KSK died on June 13, 1961. We would like to end this write-up by quoting from an article on Krishnan by Shiv Visvanathan, a sociologist of science and who has worked on Krishnan and his NPL days: “When NPL was being built there were two trees in front which were creating problems. The builders decided to cut them down. When the axe was about to fall, Krishnan was just driving in. He stopped, astonished and horrified and then came running up to the tree cutters jabbering in his not too articulate Hindi. Seeing Krishanan’s distress, Kanvinde, the architect, also rushed to the scene. Krishnan asked them `Why are you cutting down these trees ?’ The architect answered ‘Sir, we thought they looked asymmetrical in the landscape’. Krishnan fell silent and then replied, `You can still create symmetry. Not by cutting down a tree but by adding one more’. The aesthetics of the man who loved Whitehead and admired Pavlova is captured in this vignette.”

References

  1. Current Science (A monthly journal of the Indian Academy of Sciences, Bangalore) vol. 75, No. 11. 1988. This issue contains a special section on KS Krishnan brought out on the occasion of his birth centenary. The following articles in this section may be appropriate for general readers.

    i.
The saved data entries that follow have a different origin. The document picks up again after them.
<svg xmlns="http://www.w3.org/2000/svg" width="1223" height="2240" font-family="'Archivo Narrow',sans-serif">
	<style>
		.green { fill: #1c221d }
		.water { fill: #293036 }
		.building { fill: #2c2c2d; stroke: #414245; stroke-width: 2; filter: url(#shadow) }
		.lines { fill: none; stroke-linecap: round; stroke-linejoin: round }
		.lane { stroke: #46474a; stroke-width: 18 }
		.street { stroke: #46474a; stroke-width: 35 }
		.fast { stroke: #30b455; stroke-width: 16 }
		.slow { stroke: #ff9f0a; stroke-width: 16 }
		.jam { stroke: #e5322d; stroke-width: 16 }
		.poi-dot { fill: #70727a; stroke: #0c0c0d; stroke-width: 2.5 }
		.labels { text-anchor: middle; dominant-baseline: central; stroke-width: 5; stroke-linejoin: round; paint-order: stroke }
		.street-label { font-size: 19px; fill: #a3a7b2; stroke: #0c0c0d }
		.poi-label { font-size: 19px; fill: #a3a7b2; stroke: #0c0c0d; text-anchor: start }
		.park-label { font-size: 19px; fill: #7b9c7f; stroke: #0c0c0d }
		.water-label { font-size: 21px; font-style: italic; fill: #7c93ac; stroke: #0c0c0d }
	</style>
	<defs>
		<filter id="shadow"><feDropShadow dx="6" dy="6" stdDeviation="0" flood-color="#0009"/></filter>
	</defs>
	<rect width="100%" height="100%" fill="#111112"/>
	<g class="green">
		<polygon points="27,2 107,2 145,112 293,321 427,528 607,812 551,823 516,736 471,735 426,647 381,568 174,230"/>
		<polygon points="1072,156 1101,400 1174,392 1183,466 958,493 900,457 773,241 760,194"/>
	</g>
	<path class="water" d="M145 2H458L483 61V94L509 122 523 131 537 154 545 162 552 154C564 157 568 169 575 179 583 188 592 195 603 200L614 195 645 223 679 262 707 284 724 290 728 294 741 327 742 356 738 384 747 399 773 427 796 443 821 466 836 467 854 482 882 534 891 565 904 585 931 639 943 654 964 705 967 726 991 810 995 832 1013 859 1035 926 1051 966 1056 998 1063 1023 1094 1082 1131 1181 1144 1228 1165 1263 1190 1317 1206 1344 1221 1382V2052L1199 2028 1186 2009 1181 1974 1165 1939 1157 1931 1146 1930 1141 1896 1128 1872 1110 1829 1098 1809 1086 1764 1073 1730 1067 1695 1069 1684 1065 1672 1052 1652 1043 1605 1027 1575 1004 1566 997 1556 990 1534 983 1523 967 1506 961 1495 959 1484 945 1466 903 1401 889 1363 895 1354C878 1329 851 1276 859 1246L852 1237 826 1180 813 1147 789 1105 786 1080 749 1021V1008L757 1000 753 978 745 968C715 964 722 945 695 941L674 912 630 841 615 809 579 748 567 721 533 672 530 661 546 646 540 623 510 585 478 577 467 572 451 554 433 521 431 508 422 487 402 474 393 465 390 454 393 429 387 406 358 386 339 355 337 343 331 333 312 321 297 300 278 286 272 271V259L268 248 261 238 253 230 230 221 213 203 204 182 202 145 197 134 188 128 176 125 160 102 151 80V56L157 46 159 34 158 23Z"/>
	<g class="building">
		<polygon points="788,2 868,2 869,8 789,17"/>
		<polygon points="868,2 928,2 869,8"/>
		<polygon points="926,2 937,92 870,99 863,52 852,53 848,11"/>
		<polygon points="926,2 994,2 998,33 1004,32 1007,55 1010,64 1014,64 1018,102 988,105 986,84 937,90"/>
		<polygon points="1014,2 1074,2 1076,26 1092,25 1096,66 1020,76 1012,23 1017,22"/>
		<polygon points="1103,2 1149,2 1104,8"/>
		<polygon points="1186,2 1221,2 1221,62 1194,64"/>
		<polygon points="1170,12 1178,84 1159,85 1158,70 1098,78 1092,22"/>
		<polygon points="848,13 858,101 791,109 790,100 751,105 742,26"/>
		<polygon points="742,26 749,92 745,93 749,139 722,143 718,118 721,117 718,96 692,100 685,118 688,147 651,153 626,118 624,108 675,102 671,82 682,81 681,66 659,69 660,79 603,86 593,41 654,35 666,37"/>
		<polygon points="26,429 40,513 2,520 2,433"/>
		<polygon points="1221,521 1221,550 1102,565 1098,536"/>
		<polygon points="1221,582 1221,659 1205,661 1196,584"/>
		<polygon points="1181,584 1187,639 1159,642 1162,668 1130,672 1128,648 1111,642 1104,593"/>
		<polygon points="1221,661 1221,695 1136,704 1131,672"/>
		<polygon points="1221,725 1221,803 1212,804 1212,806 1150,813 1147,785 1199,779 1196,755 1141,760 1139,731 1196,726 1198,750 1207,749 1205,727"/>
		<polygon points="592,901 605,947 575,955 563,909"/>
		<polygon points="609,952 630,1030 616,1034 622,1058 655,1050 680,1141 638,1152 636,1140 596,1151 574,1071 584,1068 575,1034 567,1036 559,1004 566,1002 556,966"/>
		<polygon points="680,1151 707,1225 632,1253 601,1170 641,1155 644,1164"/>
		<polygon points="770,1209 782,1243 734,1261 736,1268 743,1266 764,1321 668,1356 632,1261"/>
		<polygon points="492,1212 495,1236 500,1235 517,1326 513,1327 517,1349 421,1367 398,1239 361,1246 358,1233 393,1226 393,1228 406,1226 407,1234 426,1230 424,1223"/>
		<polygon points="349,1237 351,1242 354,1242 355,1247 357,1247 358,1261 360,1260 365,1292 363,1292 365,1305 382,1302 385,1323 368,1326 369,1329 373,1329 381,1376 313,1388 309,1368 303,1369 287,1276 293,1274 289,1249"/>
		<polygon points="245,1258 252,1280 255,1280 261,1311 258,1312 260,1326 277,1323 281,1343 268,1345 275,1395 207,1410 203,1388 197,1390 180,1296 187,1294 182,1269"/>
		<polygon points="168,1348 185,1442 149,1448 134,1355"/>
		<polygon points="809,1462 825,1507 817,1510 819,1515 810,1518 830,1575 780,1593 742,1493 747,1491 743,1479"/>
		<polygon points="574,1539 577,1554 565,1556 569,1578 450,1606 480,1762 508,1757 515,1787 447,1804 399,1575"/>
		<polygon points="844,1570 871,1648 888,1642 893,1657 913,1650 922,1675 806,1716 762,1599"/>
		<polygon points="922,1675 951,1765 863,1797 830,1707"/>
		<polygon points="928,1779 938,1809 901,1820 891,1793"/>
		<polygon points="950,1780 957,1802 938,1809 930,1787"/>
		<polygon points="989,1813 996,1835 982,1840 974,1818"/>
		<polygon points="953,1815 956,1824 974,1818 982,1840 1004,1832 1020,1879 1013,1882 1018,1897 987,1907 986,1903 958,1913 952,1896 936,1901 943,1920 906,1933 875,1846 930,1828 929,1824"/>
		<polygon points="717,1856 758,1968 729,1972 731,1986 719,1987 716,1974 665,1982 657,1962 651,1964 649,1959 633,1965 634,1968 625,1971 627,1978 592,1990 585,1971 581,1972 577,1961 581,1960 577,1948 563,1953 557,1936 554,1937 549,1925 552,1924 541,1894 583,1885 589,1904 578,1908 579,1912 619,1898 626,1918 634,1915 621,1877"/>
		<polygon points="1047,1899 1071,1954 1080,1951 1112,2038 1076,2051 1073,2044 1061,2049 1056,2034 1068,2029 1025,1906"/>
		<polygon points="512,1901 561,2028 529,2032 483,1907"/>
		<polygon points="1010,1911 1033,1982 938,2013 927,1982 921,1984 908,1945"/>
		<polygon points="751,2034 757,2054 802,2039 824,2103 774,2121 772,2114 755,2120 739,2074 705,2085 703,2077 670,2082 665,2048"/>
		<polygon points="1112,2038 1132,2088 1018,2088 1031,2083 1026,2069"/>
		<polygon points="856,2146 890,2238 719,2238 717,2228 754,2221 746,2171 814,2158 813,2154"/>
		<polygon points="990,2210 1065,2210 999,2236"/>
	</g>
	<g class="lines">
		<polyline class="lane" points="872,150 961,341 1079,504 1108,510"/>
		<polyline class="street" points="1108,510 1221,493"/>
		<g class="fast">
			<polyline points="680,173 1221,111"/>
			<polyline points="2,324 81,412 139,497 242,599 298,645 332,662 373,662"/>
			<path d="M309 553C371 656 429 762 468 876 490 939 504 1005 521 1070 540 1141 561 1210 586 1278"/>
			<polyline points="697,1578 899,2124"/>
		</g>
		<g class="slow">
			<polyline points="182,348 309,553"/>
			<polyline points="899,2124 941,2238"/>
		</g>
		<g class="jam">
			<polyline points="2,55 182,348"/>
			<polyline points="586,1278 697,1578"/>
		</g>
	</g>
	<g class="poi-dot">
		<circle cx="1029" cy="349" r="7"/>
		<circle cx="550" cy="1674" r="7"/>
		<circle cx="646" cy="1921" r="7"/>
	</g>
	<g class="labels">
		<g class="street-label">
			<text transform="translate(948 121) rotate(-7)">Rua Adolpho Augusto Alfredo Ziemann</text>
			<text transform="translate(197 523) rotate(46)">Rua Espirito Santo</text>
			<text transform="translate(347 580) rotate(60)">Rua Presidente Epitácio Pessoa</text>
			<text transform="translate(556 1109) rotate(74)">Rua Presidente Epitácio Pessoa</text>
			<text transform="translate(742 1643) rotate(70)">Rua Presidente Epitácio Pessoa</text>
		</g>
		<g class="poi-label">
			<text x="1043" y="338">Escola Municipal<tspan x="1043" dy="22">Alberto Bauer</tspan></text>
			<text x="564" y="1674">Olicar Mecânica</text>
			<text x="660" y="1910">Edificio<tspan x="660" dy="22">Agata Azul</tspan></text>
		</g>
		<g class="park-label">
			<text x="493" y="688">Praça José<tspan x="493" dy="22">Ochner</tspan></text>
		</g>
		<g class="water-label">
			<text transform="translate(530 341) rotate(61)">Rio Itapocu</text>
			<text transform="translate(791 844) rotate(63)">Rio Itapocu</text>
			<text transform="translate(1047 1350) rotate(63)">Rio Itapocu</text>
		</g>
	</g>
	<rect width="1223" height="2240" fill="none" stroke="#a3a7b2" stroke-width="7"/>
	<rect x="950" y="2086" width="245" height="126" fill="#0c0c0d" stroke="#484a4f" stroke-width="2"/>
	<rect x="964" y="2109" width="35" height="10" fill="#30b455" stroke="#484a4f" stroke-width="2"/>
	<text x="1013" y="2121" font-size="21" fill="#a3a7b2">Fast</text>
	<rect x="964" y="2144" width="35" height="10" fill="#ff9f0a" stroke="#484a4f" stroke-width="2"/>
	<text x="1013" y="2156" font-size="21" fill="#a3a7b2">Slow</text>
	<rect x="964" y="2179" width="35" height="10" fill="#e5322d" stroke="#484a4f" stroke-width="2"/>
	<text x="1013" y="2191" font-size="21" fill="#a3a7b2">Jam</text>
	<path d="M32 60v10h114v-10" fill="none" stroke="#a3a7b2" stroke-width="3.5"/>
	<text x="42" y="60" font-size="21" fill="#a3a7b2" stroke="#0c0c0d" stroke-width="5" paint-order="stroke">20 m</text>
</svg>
K.S. Krishnan : Birth Centenary by E.S. Raja Gopal.

    ii. “K.S. Krishnan : A pioneer in condensed matter physics by T.V. Ramakrishnan

    iii. K.S. Krishnan the complete physicist by R. Sundaram.

    iv. A conversation with K.S. Krishnan on the story of the discovery of the Raman Effect by S. Ramascshan.

    v. The tragedy of K.S. Krishnan : A sociological fable by Shiv Visvanathan

  2. Journey into light : Life and Science of Raman by G. Venkataraman. Indian Academy of Sciences. Bangalore, 1988.

  3. Biographical Memoirs of Fellows of the National Institute of Sciences of India Vol. 2 National Institute of Sciences of India (presently known as Indian National Science Academy): New Delhi 1970 (The memoir of Krishnan published in this volume was written by Kathleean Lousdale and H.J. Bhabha).

  4. Some Eminent Indian Scientists (Fourth edition) by Jagjit Singh, Publication Division, Govt of India, New Delhi . 1991.